小二一驚,「小的沒別的意思,呵呵。公子你們慢用、慢用,小的去後邊看看水燒開了沒有。」說完,一溜煙跑了。
男子轉頭看了看李五,李五的表情突然間變得很委屈。
男子歎了口氣,「真是不該把你留下來。」
李五張了張嘴。
「我只是讓你說話聲音小些,又不是不讓你說話了。」
「公子,那個、那個……屬下去把他……」
「不用了,那個小二也不會知道更多的事情。吃完飯早些歇息,明日我們去聖賢山莊看看。」
「是。」
第二日一早,年輕男子便與李五離開了客棧,只是臨離去之時,男子突然頓住腳步,鼻子輕輕嗅了嗅,低語道:「奇怪,我怎麼好像又聞到了?莫非受傷了,鼻子也會失靈?」說完,四處望了望,清晨空氣中還帶著霧氣,看得並不遠,「算了,等事情辦完,再來找她好了。」摸了摸鼻子,他一閃身坐進了馬車。
晌午過後,平安客棧的大堂裡只剩下零星幾個客人,小二偷個空,鑽到後廚吃東西。雖說有些是客人的剩菜剩飯,但基本沒被人動過,吃飽就算,他也不是很介意。

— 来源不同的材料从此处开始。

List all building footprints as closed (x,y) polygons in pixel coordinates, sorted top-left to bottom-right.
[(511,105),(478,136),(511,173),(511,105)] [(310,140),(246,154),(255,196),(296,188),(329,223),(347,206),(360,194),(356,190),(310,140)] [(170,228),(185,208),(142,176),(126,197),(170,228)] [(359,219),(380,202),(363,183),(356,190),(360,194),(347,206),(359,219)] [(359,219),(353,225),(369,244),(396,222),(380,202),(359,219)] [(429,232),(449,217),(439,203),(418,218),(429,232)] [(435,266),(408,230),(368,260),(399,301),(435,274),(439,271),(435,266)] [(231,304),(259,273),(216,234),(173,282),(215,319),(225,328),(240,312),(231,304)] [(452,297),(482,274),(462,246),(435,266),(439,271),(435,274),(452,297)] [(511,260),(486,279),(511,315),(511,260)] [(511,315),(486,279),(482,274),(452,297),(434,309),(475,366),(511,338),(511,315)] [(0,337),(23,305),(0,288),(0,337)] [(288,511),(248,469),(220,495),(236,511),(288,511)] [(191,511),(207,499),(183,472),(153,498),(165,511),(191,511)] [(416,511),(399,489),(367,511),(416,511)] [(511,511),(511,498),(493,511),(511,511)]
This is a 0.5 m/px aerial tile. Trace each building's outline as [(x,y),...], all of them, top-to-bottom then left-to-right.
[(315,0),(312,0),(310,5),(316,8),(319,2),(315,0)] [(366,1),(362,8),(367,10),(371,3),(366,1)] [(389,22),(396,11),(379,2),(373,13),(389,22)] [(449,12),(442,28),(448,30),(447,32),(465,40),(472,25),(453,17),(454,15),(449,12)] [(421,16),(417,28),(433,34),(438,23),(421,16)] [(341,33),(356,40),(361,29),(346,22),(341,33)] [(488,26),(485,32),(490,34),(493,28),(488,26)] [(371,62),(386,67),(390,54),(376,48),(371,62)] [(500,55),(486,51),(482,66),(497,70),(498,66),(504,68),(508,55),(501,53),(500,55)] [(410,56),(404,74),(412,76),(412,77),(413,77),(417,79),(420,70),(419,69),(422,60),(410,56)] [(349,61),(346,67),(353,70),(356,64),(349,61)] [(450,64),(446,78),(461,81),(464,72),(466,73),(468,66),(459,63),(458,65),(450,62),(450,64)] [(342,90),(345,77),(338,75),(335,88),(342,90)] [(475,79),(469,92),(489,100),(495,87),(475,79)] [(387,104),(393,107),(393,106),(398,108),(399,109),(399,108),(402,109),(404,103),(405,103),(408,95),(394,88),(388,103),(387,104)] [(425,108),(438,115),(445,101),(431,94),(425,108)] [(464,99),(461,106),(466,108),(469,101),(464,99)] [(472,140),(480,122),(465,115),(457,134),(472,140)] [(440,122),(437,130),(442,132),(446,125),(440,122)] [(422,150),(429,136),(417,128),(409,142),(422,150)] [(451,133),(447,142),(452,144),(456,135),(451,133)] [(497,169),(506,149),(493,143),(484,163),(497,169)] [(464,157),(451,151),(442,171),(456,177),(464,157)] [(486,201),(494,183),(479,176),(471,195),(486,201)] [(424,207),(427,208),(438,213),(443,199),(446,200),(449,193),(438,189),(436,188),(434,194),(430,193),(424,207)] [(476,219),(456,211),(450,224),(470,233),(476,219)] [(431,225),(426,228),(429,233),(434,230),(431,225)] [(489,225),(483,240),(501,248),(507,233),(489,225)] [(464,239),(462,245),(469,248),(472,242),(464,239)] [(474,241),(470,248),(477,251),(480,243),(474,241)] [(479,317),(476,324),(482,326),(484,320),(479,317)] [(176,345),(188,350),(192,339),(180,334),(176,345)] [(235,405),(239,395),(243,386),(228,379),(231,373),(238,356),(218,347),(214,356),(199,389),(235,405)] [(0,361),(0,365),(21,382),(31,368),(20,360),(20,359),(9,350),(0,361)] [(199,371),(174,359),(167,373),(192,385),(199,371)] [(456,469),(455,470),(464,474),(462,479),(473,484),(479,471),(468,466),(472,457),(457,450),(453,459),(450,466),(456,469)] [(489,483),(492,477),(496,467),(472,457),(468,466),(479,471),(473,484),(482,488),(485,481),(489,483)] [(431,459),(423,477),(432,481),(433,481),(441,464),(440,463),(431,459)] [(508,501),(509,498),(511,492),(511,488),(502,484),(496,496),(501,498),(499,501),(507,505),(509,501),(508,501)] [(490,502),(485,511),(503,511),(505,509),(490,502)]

正捧著盆「咕嚕咕嚕」喝著骨頭湯,突然灶坑裡鑽出一個黑人。小二一口湯全部噴了出來,「哎呀!我的小祖宗,你怎麼跑這裡來玩啊!幸好火都滅了,不然把你燒成炭灰了,老闆娘非殺了我不可!三胖子是不是又偷懶睡覺去了,怎麼讓你跑進來了?」小二嘟嘟囔囔,一抹嘴,伸手將小黑人抱了起來,掏了盆清水,「快洗洗、快洗洗。」
「呵呵,癢、癢,呵呵……」小黑人露出潔白的小貝齒,「格格」笑道。
「還笑啊!一會兒被你娘打屁股,看你還笑不笑得出來!」小二將小黑人的臉用清水洗乾淨,露出來一張粉雕玉琢的小臉,極是好看。
小二有些情不自禁地在他臉上香了一口,豈知小男孩臉往旁邊一躲,大叫道:「臭臭。」
「你香。」小二笑罵了一句,抱起小男孩向後院走,「老闆娘,小鬼又跑到前面玩了。」
「吱呀」一聲,門被推開,一身杏黃衣衫的絕色少婦由屋裡邁步走了出來,眼睛一瞪,「平安,怎麼又不聽話了?」
叫平安的小男孩掙扎著從小二身上跳下來,撲向少婦,撒嬌地喊了一聲:「娘……」
少婦本有些生氣,但見到愛子黏自己的樣子,心一下便軟了,蹲下身,拉住平安的小手,「真是髒死了。不是告訴你不要去前面玩嗎,怎麼總不聽話?」
平安「嘻嘻」一笑,「娘,後邊悶,沒人陪我玩。」
「就知道玩,書背了嗎?」
「娘,我看一遍就都記下了,不用背的。」
「那娘一會兒考你,若是答錯了,小心娘打你的屁股。」她抬起頭,對小二說道,「你去前面忙吧。」
小二一點頭走了。他們這家客棧小,只顧了兩個跑堂的夥計,一個廚子,還有廚子的老伴胖嬸。胖嬸識字,負責管賬,另一個夥計家裡有事,請了一天假,所以只剩下他一個人忙活。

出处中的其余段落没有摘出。